Provided records Block Start

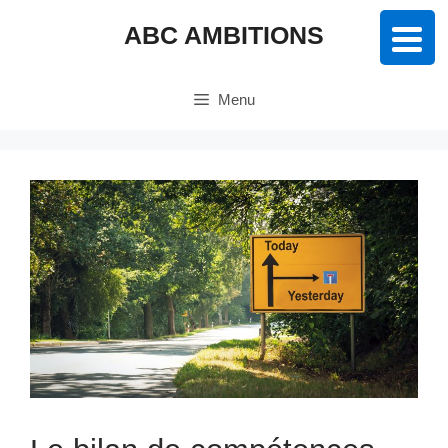
Aller
ABC AMBITIONS
au
contenu
Menu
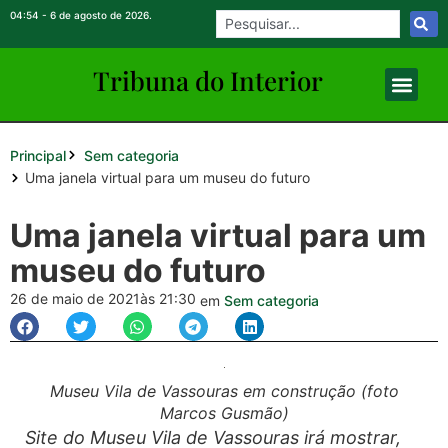
04:54 - 6 de agosto de 2026.
Tribuna do Inte
rio
r
Principal
Sem categoria
Uma janela virtual para um museu do futuro
Uma janela virtual para um
museu do futuro
26 de maio de 2021
às 21:30
em
Sem categoria
Museu Vila de Vassouras em construção (foto
Marcos Gusmão)
Site do Museu Vila de Vassouras irá mostrar,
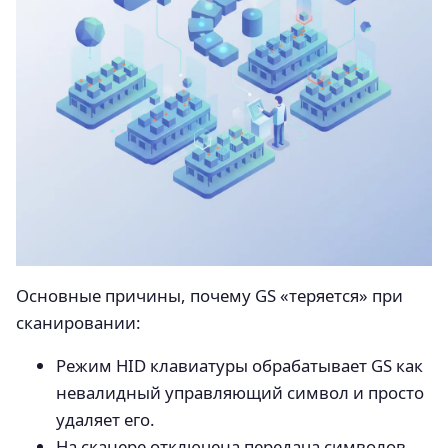
Основные причины, почему GS «теряется» при
сканировании:
Режим HID клавиатуры обрабатывает GS как
невалидный управляющий символ и просто
удаляет его.
На сканере отключена передача символов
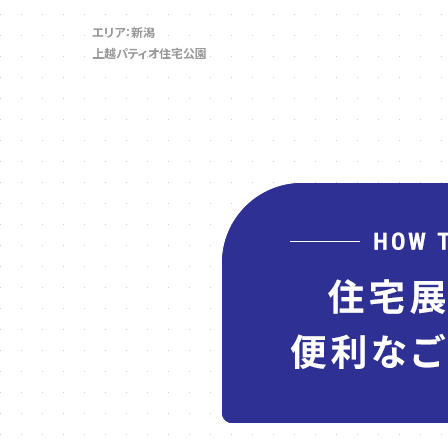
エリア：新潟
上越パティオ住宅公園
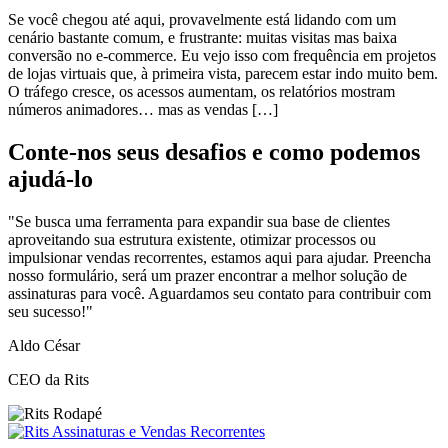
Se você chegou até aqui, provavelmente está lidando com um
cenário bastante comum, e frustrante: muitas visitas mas baixa
conversão no e-commerce. Eu vejo isso com frequência em projetos
de lojas virtuais que, à primeira vista, parecem estar indo muito bem.
O tráfego cresce, os acessos aumentam, os relatórios mostram
números animadores… mas as vendas […]
Conte-nos seus desafios e como podemos
ajudá-lo
"Se busca uma ferramenta para expandir sua base de clientes
aproveitando sua estrutura existente, otimizar processos ou
impulsionar vendas recorrentes, estamos aqui para ajudar. Preencha
nosso formulário, será um prazer encontrar a melhor solução de
assinaturas para você. Aguardamos seu contato para contribuir com
seu sucesso!"
Aldo César
CEO da Rits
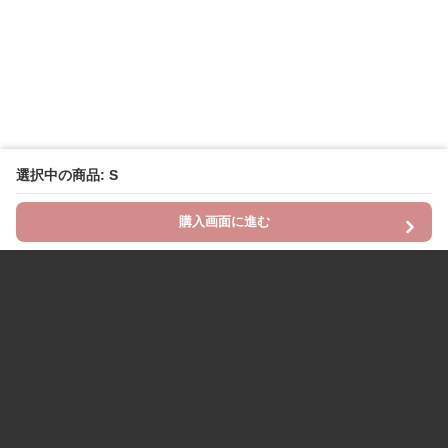
選択中の商品: S
購入画面に進む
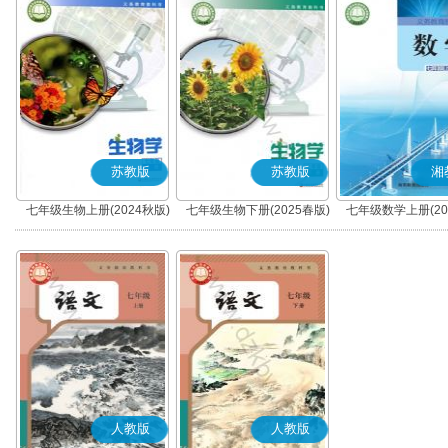
苏教版
苏教版
湘
七年级生物上册(2024秋版)
七年级生物下册(2025春版)
七年级数学上册(20
人教版
人教版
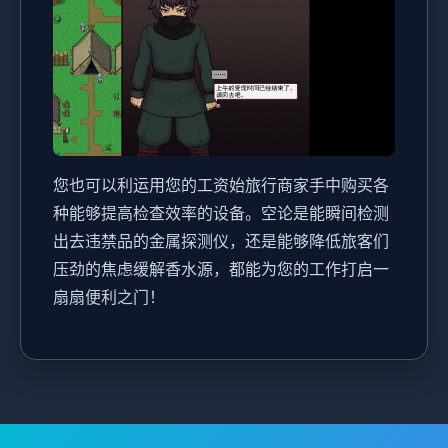
您也可以利运用您的工资始旅行商家手中购买各
种能够提高检查效率的设备。空论是能瞬间检测
出去违禁品的金属探测仪，还是能够降低旅客们
压劲的焦虑缓解香水源，都能为您的工作打启一
扇扇便利之门！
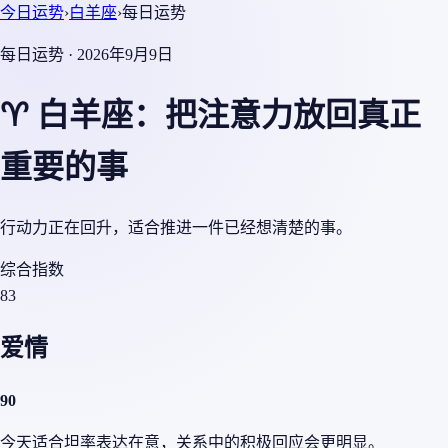
今日运势
›
白羊座
›
每日运势
每日运势 · 2026年9月9日
♈ 白羊座：把注意力放回真正
重要的事
行动力正在回升，适合推进一件已经想清楚的事。
综合指数
83
爱情
90
今天适合坦率表达在意，关系中的积极回应会更明显。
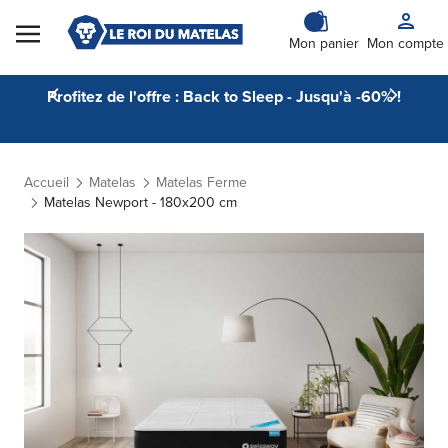
Skip to Content
Mon panier
Mon compte
Profitez de l'offre : Back to Sleep - Jusqu'à -60% !
Accueil
Matelas
Matelas Ferme
Matelas Newport - 180x200 cm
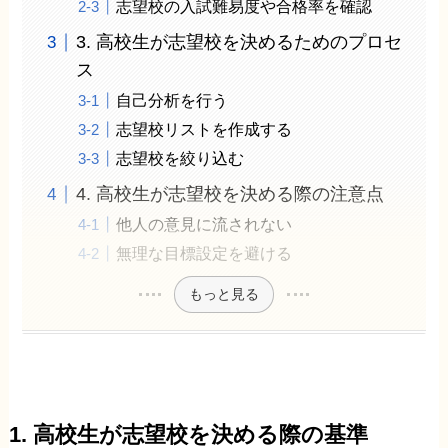
志望校の入試難易度や合格率を確認
3. 高校生が志望校を決めるためのプロセ
ス
自己分析を行う
志望校リストを作成する
志望校を絞り込む
4. 高校生が志望校を決める際の注意点
他人の意見に流されない
無理な目標設定を避ける
もっと見る
1. 高校生が志望校を決める際の基準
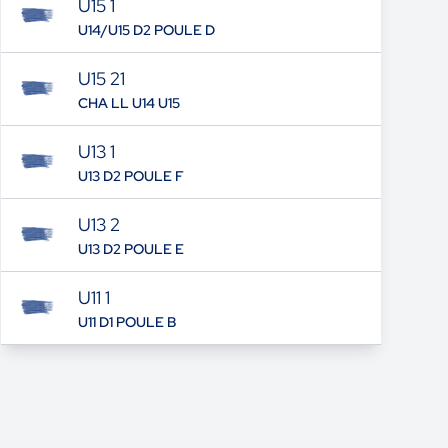
U15 1
U14/U15 D2 POULE D
U15 21
CHA LL U14 U15
U13 1
U13 D2 POULE F
U13 2
U13 D2 POULE E
U11 1
U11 D1 POULE B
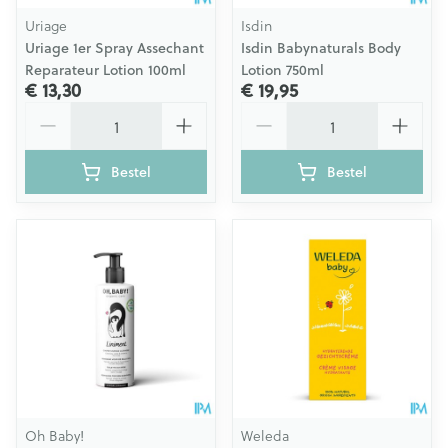
Uriage
Isdin
Uriage 1er Spray Assechant
Isdin Babynaturals Body
Reparateur Lotion 100ml
Lotion 750ml
€ 13,30
€ 19,95
Aantal
Aantal
Bestel
Bestel
Oh Baby!
Weleda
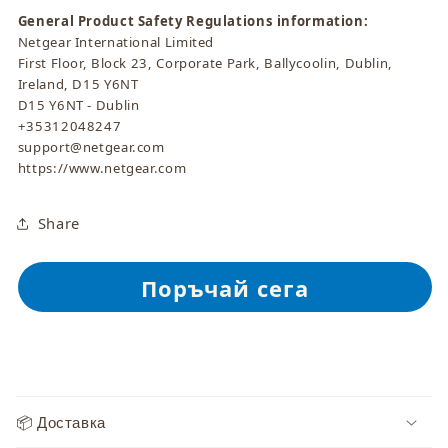
General Product Safety Regulations information:
Netgear International Limited
First Floor, Block 23, Corporate Park, Ballycoolin, Dublin,
Ireland, D15 Y6NT
D15 Y6NT - Dublin
+35312048247
support@netgear.com
https://www.netgear.com
Share
С
ъ
📦 Доставка
д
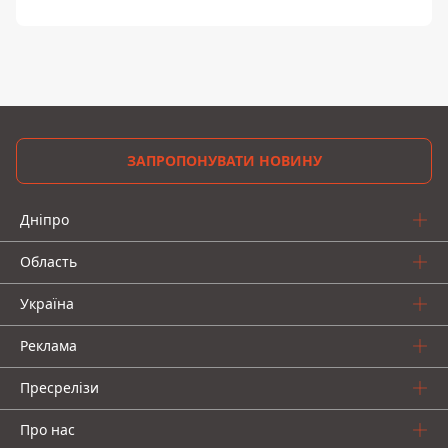
ЗАПРОПОНУВАТИ НОВИНУ
Дніпро
Область
Україна
Реклама
Пресрелізи
Про нас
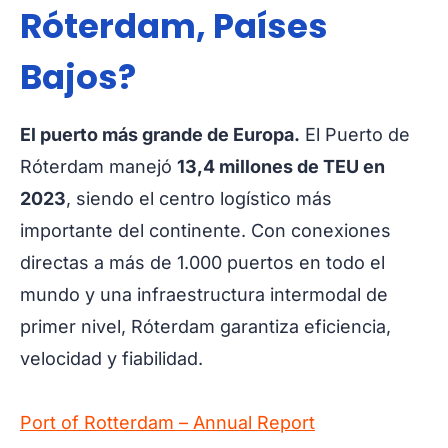
Róterdam, Países
Bajos?
El puerto más grande de Europa.
El Puerto de
Róterdam manejó
13,4 millones de TEU en
2023
, siendo el centro logístico más
importante del continente. Con conexiones
directas a más de 1.000 puertos en todo el
mundo y una infraestructura intermodal de
primer nivel, Róterdam garantiza eficiencia,
velocidad y fiabilidad.
Port of Rotterdam – Annual Report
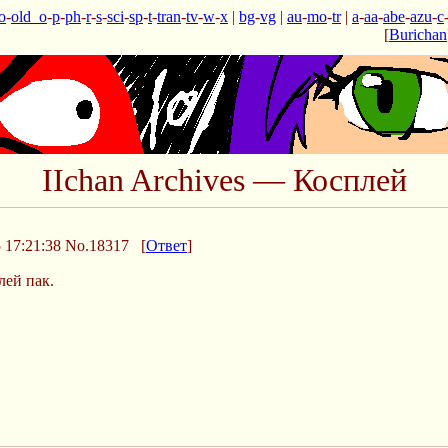
o
-
old_o
-
p
-
ph
-
r
-
s
-
sci
-
sp
-
t
-
tran
-
tv
-
w
-
x
|
bg
-
vg
|
au
-
mo
-
tr
|
a
-
aa
-
abe
-
azu
-
c
[
Burichan
IIchan Archives — Косплей
 17:21:38
No.18317
[
Ответ
]
лей пак.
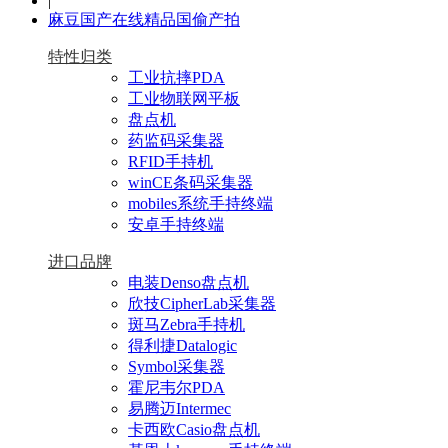
|
麻豆国产在线精品国偷产拍
特性归类
工业抗摔PDA
工业物联网平板
盘点机
药监码采集器
RFID手持机
winCE条码采集器
mobiles系统手持终端
安卓手持终端
进口品牌
电装Denso盘点机
欣技CipherLab采集器
斑马Zebra手持机
得利捷Datalogic
Symbol采集器
霍尼韦尔PDA
易腾迈Intermec
卡西欧Casio盘点机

Provided records Block End

# Action item
Exactly how many lines of the data include the word "Dublin"? Reply with that number only.

# Answer to the problem
2